What to do: In the entries below, which lines run from the one containing "moderne Möblierung, Fliesenboden, integrierte" to the one containing "Flatscreen, Kabel-TV, WLAN-Internetanschluss"? Copy exactly those lines, ends included, and no others.

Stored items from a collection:
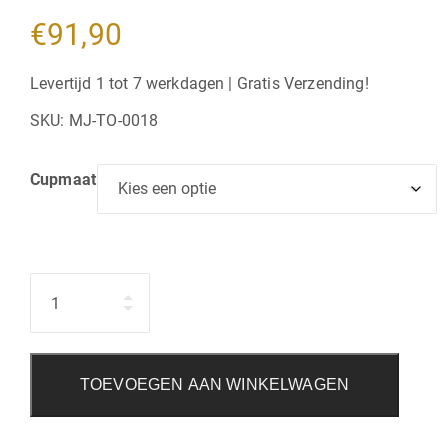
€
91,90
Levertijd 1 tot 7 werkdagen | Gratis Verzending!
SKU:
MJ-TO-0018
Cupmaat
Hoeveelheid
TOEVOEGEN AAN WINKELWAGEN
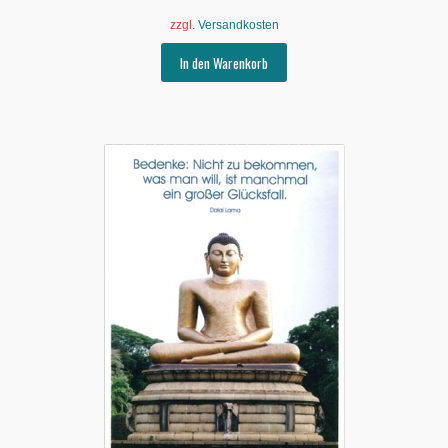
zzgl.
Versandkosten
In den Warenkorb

...

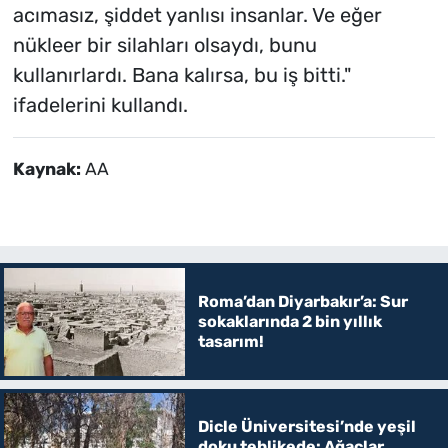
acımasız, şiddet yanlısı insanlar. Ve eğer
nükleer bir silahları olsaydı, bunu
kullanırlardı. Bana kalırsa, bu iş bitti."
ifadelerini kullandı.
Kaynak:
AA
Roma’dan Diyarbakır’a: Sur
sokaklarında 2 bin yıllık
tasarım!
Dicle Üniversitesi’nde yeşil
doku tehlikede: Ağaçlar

==

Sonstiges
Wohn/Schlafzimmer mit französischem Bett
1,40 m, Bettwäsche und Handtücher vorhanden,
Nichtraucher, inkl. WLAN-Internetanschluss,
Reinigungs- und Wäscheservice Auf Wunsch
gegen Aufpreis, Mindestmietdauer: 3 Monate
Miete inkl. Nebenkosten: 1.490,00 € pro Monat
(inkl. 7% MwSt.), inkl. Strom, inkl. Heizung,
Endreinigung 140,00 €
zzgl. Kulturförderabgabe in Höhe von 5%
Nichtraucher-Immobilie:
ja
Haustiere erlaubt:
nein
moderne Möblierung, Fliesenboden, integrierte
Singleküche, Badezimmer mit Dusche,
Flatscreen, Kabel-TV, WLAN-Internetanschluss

Solution for this problem:
moderne Möblierung, Fliesenboden, integrierte
Singleküche, Badezimmer mit Dusche,
Flatscreen, Kabel-TV, WLAN-Internetanschluss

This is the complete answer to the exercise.